一人の時間になった瞬間に力が抜けて一息つけても、「近くの人のために」となると過緊張がつづいていく。
家事などやることが多いけれど、疲れが溜まっていく。
疲れを無視しつづけていくと、次第に「無理して」動きつづけていくのです。
気づいたらずっと疲れてしまって、ちょっとした作業でも手がつかなくなります。
朝、自分に鞭打って起きて、家事をこなし、準備して、外に出て、予定をこなす。
その繰り返しのなかで、視野が狭くなってしまい、いつもならできることも、できなくなっていくのです。
職場での問題
- 新卒/中途入社で新しい職場に所属した
- 慣れない中で仕事を覚えることやタスク過多になる
- 職場の人間関係に悩まされる
- 望まない異動や理不尽な対応をされる
- 刺激過多な職場環境
などによって、症状が出てくるパターンです。
先のことを予測することが当たり前な人にとって「この先、何が起こるかが分からない状況」は大きなストレスになります。
前例のない新しい経験をしているときに不安になるのは自然なことです。
しかし、どうにか付いていこうと必死になっている時は、心身ともに大きな負担がかかります。
そのことに気づかないまま、周りの空気感やタスクに追われて体調を崩していきます。
周りはできているのに、自分だけできない。それが焦りになって一層がんばる。
でも空回りして上手くいかない。
周囲からの評価が下がって自己否定していく。
心配してくれる人の声も耳に入らなくなって、孤立していくのです。
自分のペースに乗っていたり、上手くいっているときは、適応できていて、環境があっているといえます。

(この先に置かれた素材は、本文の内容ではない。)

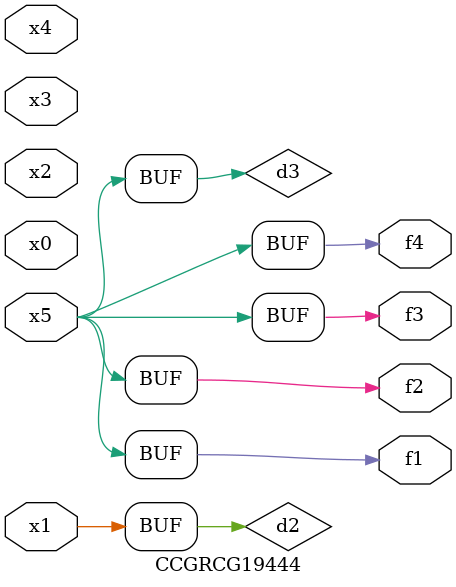
<source format=v>
module CCGRCG19444(
	input x0, x1, x2, x3, x4, x5,
	output f1, f2, f3, f4
);

	wire d1, d2, d3;

	not (d1, x5);
	or (d2, x1);
	xnor (d3, d1);
	assign f1 = d3;
	assign f2 = d3;
	assign f3 = d3;
	assign f4 = d3;
endmodule

</source>
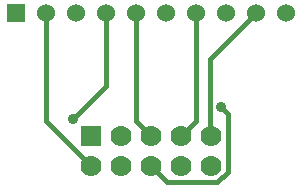
<source format=gbl>
G04 (created by PCBNEW (2013-jul-07)-stable) date Wed 24 Jun 2015 12:24:46 PM PDT*
%MOIN*%
G04 Gerber Fmt 3.4, Leading zero omitted, Abs format*
%FSLAX34Y34*%
G01*
G70*
G90*
G04 APERTURE LIST*
%ADD10C,0.00590551*%
%ADD11R,0.07X0.07*%
%ADD12C,0.07*%
%ADD13C,0.06*%
%ADD14R,0.06X0.06*%
%ADD15C,0.035*%
%ADD16C,0.015*%
G04 APERTURE END LIST*
G54D10*
G54D11*
X23000Y-24700D03*
G54D12*
X23000Y-25700D03*
X24000Y-24700D03*
X24000Y-25700D03*
X25000Y-24700D03*
X25000Y-25700D03*
X26000Y-24700D03*
X26000Y-25700D03*
X27000Y-24700D03*
X27000Y-25700D03*
G54D13*
X29500Y-20600D03*
X28500Y-20600D03*
X26500Y-20600D03*
X27500Y-20600D03*
X25500Y-20600D03*
X24500Y-20600D03*
G54D14*
X20500Y-20600D03*
G54D13*
X21500Y-20600D03*
X22500Y-20600D03*
X23500Y-20600D03*
G54D15*
X22379Y-24143D03*
X27317Y-23730D03*
G54D16*
X21500Y-24200D02*
X23000Y-25700D01*
X21500Y-20600D02*
X21500Y-24200D01*
X23500Y-23022D02*
X22379Y-24143D01*
X23500Y-20600D02*
X23500Y-23022D01*
X24500Y-24200D02*
X25000Y-24700D01*
X24500Y-20600D02*
X24500Y-24200D01*
X25540Y-26240D02*
X25000Y-25700D01*
X27205Y-26240D02*
X25540Y-26240D01*
X27546Y-25899D02*
X27205Y-26240D01*
X27546Y-23959D02*
X27546Y-25899D01*
X27317Y-23730D02*
X27546Y-23959D01*
X26967Y-24667D02*
X27000Y-24700D01*
X26967Y-22132D02*
X26967Y-24667D01*
X28500Y-20600D02*
X26967Y-22132D01*
X26500Y-24200D02*
X26000Y-24700D01*
X26500Y-20600D02*
X26500Y-24200D01*
M02*

</source>
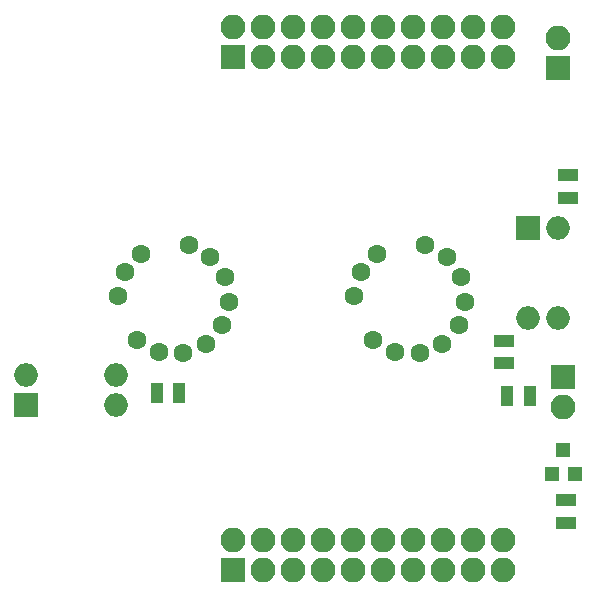
<source format=gbr>
G04 #@! TF.FileFunction,Soldermask,Bot*
%FSLAX46Y46*%
G04 Gerber Fmt 4.6, Leading zero omitted, Abs format (unit mm)*
G04 Created by KiCad (PCBNEW 4.0.4-stable) date 12/02/17 22:43:03*
%MOMM*%
%LPD*%
G01*
G04 APERTURE LIST*
%ADD10C,0.100000*%
%ADD11C,1.600000*%
%ADD12R,2.100000X2.100000*%
%ADD13O,2.100000X2.100000*%
%ADD14R,2.000000X2.000000*%
%ADD15O,2.000000X2.000000*%
%ADD16R,1.700000X1.100000*%
%ADD17R,1.100000X1.700000*%
%ADD18R,1.200000X1.300000*%
G04 APERTURE END LIST*
D10*
D11*
X122256460Y-96188505D03*
X120880439Y-97771498D03*
X120307250Y-99761261D03*
X121894545Y-103522776D03*
X123725524Y-104519979D03*
X125816146Y-104628596D03*
X127743540Y-103811495D03*
X129123034Y-102248198D03*
X129692750Y-100238739D03*
X129328089Y-98170643D03*
X128105455Y-96477224D03*
X126274476Y-95480021D03*
X102256460Y-96188505D03*
X100880439Y-97771498D03*
X100307250Y-99761261D03*
X101894545Y-103522776D03*
X103725524Y-104519979D03*
X105816146Y-104628596D03*
X107743540Y-103811495D03*
X109123034Y-102248198D03*
X109692750Y-100238739D03*
X109328089Y-98170643D03*
X108105455Y-96477224D03*
X106274476Y-95480021D03*
D12*
X138000000Y-106600000D03*
D13*
X138000000Y-109140000D03*
D14*
X135000000Y-94000000D03*
D15*
X137540000Y-101620000D03*
X137540000Y-94000000D03*
X135000000Y-101620000D03*
D12*
X110000000Y-123000000D03*
D13*
X110000000Y-120460000D03*
X112540000Y-123000000D03*
X112540000Y-120460000D03*
X115080000Y-123000000D03*
X115080000Y-120460000D03*
X117620000Y-123000000D03*
X117620000Y-120460000D03*
X120160000Y-123000000D03*
X120160000Y-120460000D03*
X122700000Y-123000000D03*
X122700000Y-120460000D03*
X125240000Y-123000000D03*
X125240000Y-120460000D03*
X127780000Y-123000000D03*
X127780000Y-120460000D03*
X130320000Y-123000000D03*
X130320000Y-120460000D03*
X132860000Y-123000000D03*
X132860000Y-120460000D03*
D12*
X110000000Y-79500000D03*
D13*
X110000000Y-76960000D03*
X112540000Y-79500000D03*
X112540000Y-76960000D03*
X115080000Y-79500000D03*
X115080000Y-76960000D03*
X117620000Y-79500000D03*
X117620000Y-76960000D03*
X120160000Y-79500000D03*
X120160000Y-76960000D03*
X122700000Y-79500000D03*
X122700000Y-76960000D03*
X125240000Y-79500000D03*
X125240000Y-76960000D03*
X127780000Y-79500000D03*
X127780000Y-76960000D03*
X130320000Y-79500000D03*
X130320000Y-76960000D03*
X132860000Y-79500000D03*
X132860000Y-76960000D03*
D14*
X92500000Y-109000000D03*
D15*
X100120000Y-106460000D03*
X92500000Y-106460000D03*
X100120000Y-109000000D03*
D16*
X138400000Y-91450000D03*
X138400000Y-89550000D03*
D17*
X103550000Y-108000000D03*
X105450000Y-108000000D03*
D16*
X133000000Y-103550000D03*
X133000000Y-105450000D03*
D18*
X138950000Y-114800000D03*
X137050000Y-114800000D03*
X138000000Y-112800000D03*
D16*
X138200000Y-117050000D03*
X138200000Y-118950000D03*
D17*
X135150000Y-108200000D03*
X133250000Y-108200000D03*
D12*
X137500000Y-80500000D03*
D13*
X137500000Y-77960000D03*
M02*

</source>
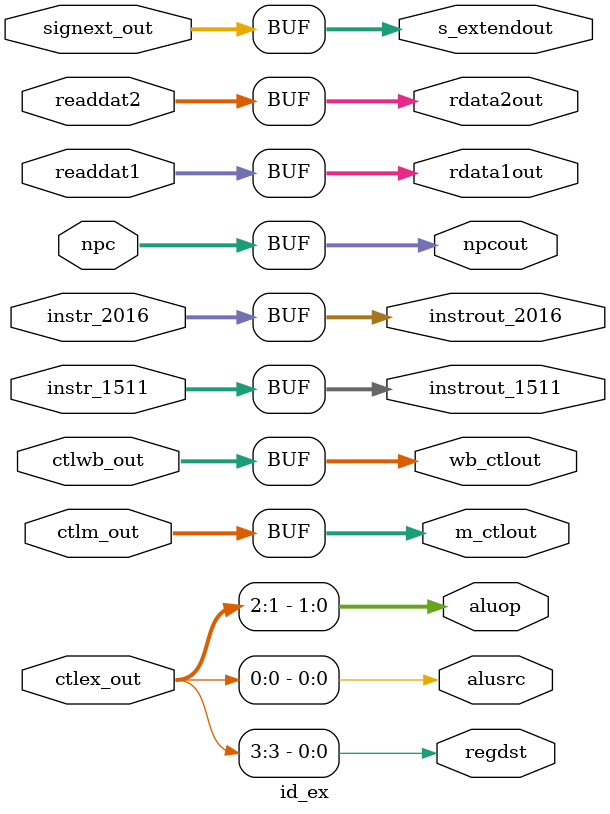
<source format=v>

/*   id_ex.v  */
module id_ex(
	input		wire 	[1:0]		ctlwb_out,
	input		wire 	[2:0]		ctlm_out,
	input		wire 	[3:0]		ctlex_out,
	input		wire 	[31:0]	npc, readdat1, readdat2, signext_out,
	input		wire	[4:0]		instr_2016, instr_1511,
	output	reg	[1:0]		wb_ctlout,
	output	reg	[2:0]		m_ctlout,
	output	reg				regdst, alusrc,
	output	reg	[1:0]		aluop,
	output	reg 	[31:0]	npcout, rdata1out, rdata2out, s_extendout,
	output	reg	[4:0]		instrout_2016, instrout_1511
 );

initial
begin
      //Assign 0's to everything
  		wb_ctlout <= 2'b0;
	  	m_ctlout <= 3'b0;
	  	regdst <= 1'b0;
	  	aluop <= 2'b0;
	  	alusrc <= 1'b0;
	  	npcout <= 32'b0;
	  	rdata1out <= 32'b0;
	  	rdata2out <= 32'b0;
	  	s_extendout <= 32'b0;
		  instrout_2016 <= 5'b0;
		  instrout_1511 <= 5'b0;
end

always @ *
begin
     //Wire the inputs to the outputs corresponding outputs
 		 #1
	 	  wb_ctlout <= ctlwb_out;
			m_ctlout <= ctlm_out;
			regdst <= ctlex_out[3];
			aluop <= ctlex_out[2:1];
			alusrc <= ctlex_out[0];
			npcout <= npc;
			rdata1out <= readdat1;
			rdata2out <= readdat2;
			s_extendout <= signext_out;
			instrout_2016 <= instr_2016;
			instrout_1511 <= instr_1511;
end
endmodule //id_ex

</source>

クリニック臨床の中では、そうは感じられていない人がいらっしゃいます。
環境が良くても、タスク過多で体調を崩した方。
仕事はやりがいがあるけれど、特定の人の言動に影響を受けてしんどくなる方。
不意な異動によって今まで感じていた安心がなくなってしまった方。
職場においては、そのような方が適応障害と診断されています。
公共の場での問題
電車や人混みなどの公共の場において、刺激過多になり、不適応症状が出るパターンです。

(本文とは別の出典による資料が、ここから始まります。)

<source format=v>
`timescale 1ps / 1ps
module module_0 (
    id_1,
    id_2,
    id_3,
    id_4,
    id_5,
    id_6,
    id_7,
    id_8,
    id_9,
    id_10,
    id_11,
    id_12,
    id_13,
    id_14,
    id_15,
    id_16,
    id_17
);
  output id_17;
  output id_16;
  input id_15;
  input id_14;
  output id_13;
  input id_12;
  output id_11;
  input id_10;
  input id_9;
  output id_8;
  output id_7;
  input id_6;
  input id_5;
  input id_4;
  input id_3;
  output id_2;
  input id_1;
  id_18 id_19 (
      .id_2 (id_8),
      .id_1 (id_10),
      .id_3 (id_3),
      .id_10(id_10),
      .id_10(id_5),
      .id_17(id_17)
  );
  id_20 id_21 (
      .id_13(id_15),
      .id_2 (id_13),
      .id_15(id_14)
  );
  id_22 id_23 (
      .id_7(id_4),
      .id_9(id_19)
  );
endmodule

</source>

家の中にいる分には、とくに問題はなくても、一歩外に出ようとするだけで緊張したり不安な気持ちを抱くこともあれば、特定の場面において症状が出ることもあります。
どのような相談でも共通しているのは「具体的にどの場面で刺激過多になっているのかを把握していない」ということです。
例えば、満員電車の中でパニック発作が出る場合を考えていきます。
- 知らない人と肩が触れ合って窮屈感を感じるからなのか?
- 外に出られない閉塞感を感じるからなのか?
- 電車内で聞こえる音漏れや新聞をめくる音からなのか?
発作が起こるトリガーを考える必要があります。
電車だけではなく、野球の試合・舞台・コンサートなど、人混みがとくに多い場所に行くと症状が出やすくなります。

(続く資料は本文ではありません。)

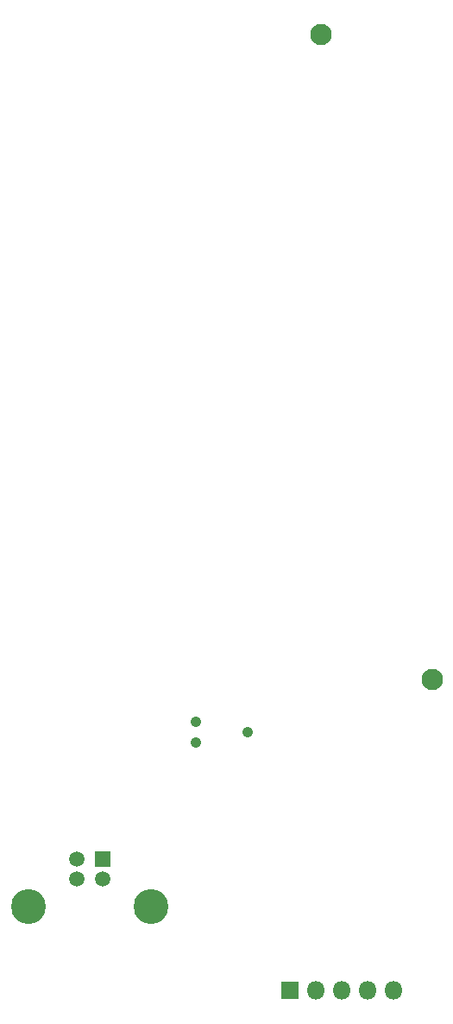
<source format=gbr>
%TF.GenerationSoftware,KiCad,Pcbnew,5.1.6-1.fc32*%
%TF.CreationDate,2020-11-21T02:42:39+01:00*%
%TF.ProjectId,christmas-card,63687269-7374-46d6-9173-2d636172642e,rev?*%
%TF.SameCoordinates,Original*%
%TF.FileFunction,Soldermask,Bot*%
%TF.FilePolarity,Negative*%
%FSLAX46Y46*%
G04 Gerber Fmt 4.6, Leading zero omitted, Abs format (unit mm)*
G04 Created by KiCad (PCBNEW 5.1.6-1.fc32) date 2020-11-21 02:42:39*
%MOMM*%
%LPD*%
G01*
G04 APERTURE LIST*
%ADD10C,2.100000*%
%ADD11C,3.416000*%
%ADD12C,1.508000*%
%ADD13R,1.508000X1.508000*%
%ADD14O,1.800000X1.800000*%
%ADD15R,1.800000X1.800000*%
%ADD16C,1.049960*%
G04 APERTURE END LIST*
D10*
%TO.C,TP4*%
X152300000Y-137100000D03*
%TD*%
%TO.C,TP1*%
X141400000Y-73900000D03*
%TD*%
D11*
%TO.C,J2*%
X124720000Y-159400000D03*
X112680000Y-159400000D03*
D12*
X119950000Y-156700000D03*
X117450000Y-156700000D03*
X117450000Y-154700000D03*
D13*
X119950000Y-154700000D03*
%TD*%
D14*
%TO.C,J3*%
X148560000Y-167600000D03*
X146020000Y-167600000D03*
X143480000Y-167600000D03*
X140940000Y-167600000D03*
D15*
X138400000Y-167600000D03*
%TD*%
D16*
%TO.C,J1*%
X129120000Y-141284000D03*
X129120000Y-143316000D03*
X134200000Y-142300000D03*
%TD*%
M02*

</source>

それぞれの場面は違いますが、共通しているのは「扁桃体が目の前のことを危険だと察知している」ということです。
現実的に危険なことが起きているときは、自分の身を守る行動をすると思います。
ですが、実際は危険なことではなく、何も起きていなくても、扁桃体は危険だと察知している状態なのです。
- 人目が気になる
- 見られている感じがする
- 何かに追われている
- 攻撃されそう
そんな感覚はすべて、危険察知からくる“反応”です。
公共の場で起こる適応障害への対処は、「事実と危険だと思っている事象を切り分ける」ことです。
危険だと認識しているものが、実は危険なものではないと体感できたとき、その後の人混みに対する捉え方が変わっていきます。
新しい環境での問題
- 転職をした
- 引っ越しをした
- 入学/編入した
- 異動した
- 自分は何も変わらないけれど、周囲の体制が大きく変わった
など、新しい環境になったときには、頭で思うよりも身体に影響しています。
環境が変わる、という経験は誰しもがするものです。
経験したことのないことを味わうことは不安であることまでは自覚できても、それに対する心身の影響まで気づける人は少ないです。
世の中の8割の人たちは、目の前のことで起きたことから神経処理が始まりますが、感受性の高い人たちは、物事が起きていないときから処理が始まっています。
それを象徴するのが「予測」です。
- 嫌なことが起きたらどうしよう…
- どうなってしまうのだろう…
- 上手くできるか分からない…
- 友達ができるのか…
- 自分の選択は合っていたのだろうか…
などなど、物事が起きる前に考えているとしたら、処理が深いということです。
実際にどうなるかは、その場に身を置いてみないと分かりません。
それが頭ではわかっていても、カラダはその何倍も不安を抱いているのです。
新しい環境に身を置いたときに、慣れるまでにどれくらいの時間がかかるのかを知っておくことが大切です。
2,400件を超える私のクリニックでの対話における感覚値としては、慣れるまでに1〜2ヶ月はかかっている印象です。
1日ですべてができるようになるわけではありません。
周りがすぐに慣れて馴染んでいるのに、自分だけ置いていかれている──そう思う必要はありません。
自分には自分の慣れるペースがある。
それを自覚し、日常のなかで意識しつづけることで、環境変化に対する耐性が付いていきます。